Privacy software often fails in the same way: it makes a strong promise and then gives the user almost nothing visible in return. A real risk engine solves that by separating three things cleanly: the events the product can observe, the score it derives from those events, and the policy decisions it takes in response.
The event layer should stay stable. That means recording clear signals like tracker requests, fingerprinting attempts, consent-state changes, location-sensitive prompts, or interface pressure patterns. If the event model is durable, the product can improve over time without rewriting the whole story every time scoring logic changes.
The scoring layer should answer a human question, not just an engineering one. It should estimate how exposed, identifiable, and steerable the person looks in the current moment. That is much more useful than an abstract “privacy score” with no explanation. If the score goes up, the product should be able to say why in plain language.

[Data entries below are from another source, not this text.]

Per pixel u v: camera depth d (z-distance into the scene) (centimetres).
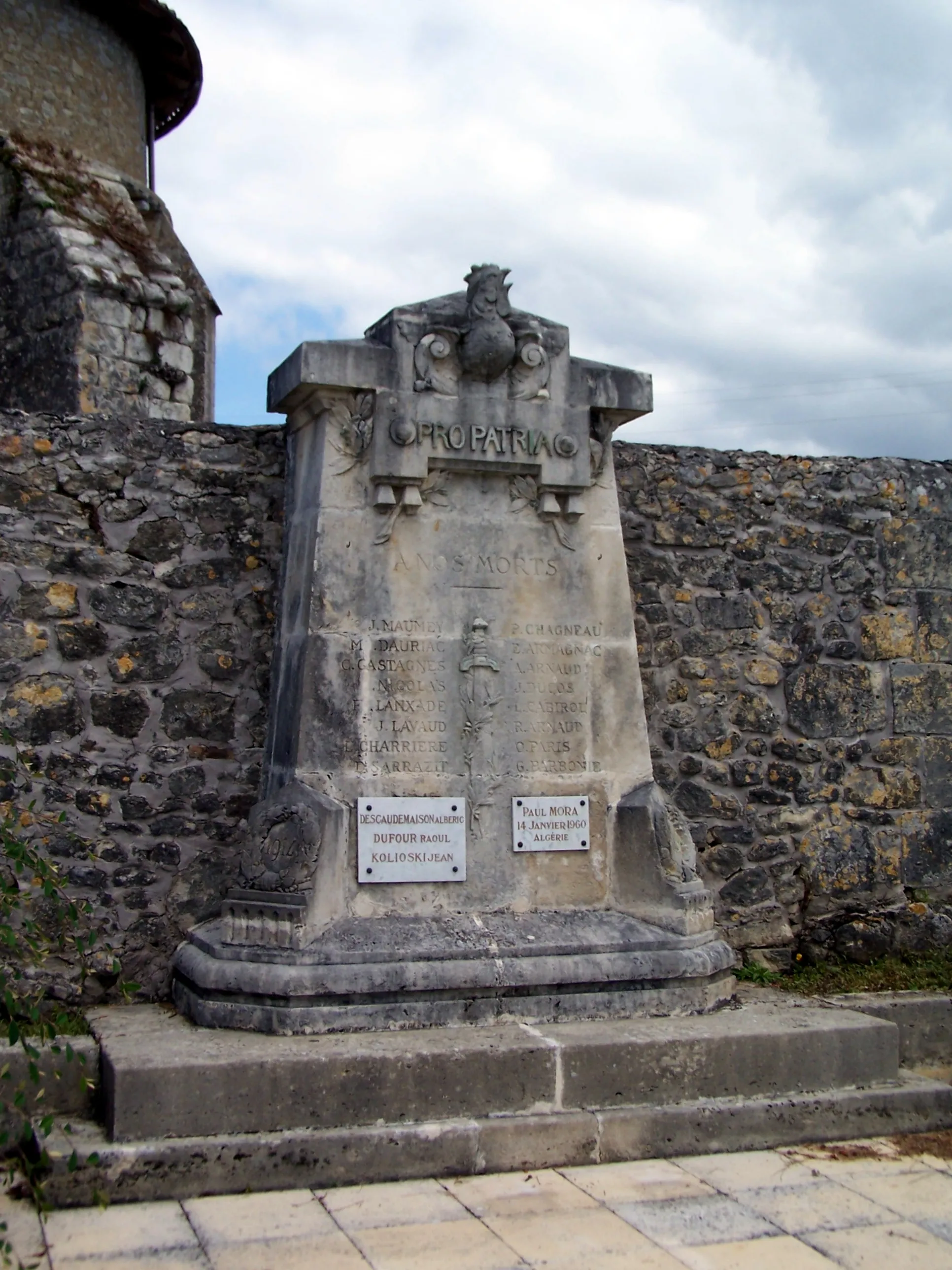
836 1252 380
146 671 558
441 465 538
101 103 1291
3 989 405
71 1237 376
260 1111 425
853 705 661
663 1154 457
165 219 1316
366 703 521
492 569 545
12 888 427
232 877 559
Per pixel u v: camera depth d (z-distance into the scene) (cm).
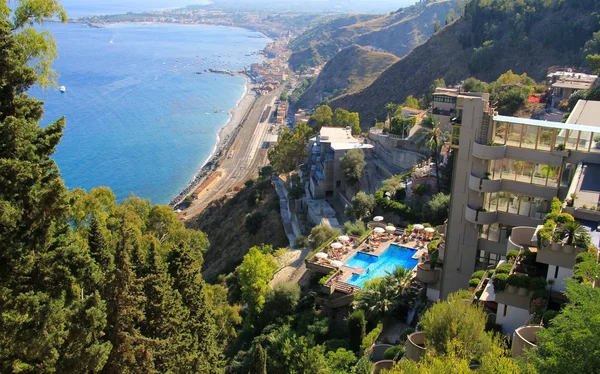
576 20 16875
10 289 2717
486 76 17962
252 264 6931
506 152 5044
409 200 9275
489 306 3856
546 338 2409
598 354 2092
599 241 3538
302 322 6200
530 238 4481
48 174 2902
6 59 2809
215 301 6869
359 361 4675
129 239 3984
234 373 5666
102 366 3122
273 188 14038
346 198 11675
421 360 3034
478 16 19625
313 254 7281
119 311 3428
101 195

The policy layer is where Cloak becomes a product instead of a dashboard. This is where the system decides whether to block, blur, warn, or hold. The point is not to maximize drama. The point is to preserve decision space and reduce unnecessary exposure while keeping the product legible enough that a normal person can trust it.
This structure also helps with proof. Cisco’s 2024 Consumer Privacy Survey reported that 75% of consumers said they would not purchase from organizations they did not trust with their data. Trust is not built by saying “privacy matters.” It is built by showing what changed, why it changed, and how the product behaves consistently under pressure.
That is the standard Cloak should meet. A risk engine should make privacy protection inspectable. If the product cannot show the signal, explain the score, and justify the action, the user is being asked for faith instead of being given proof.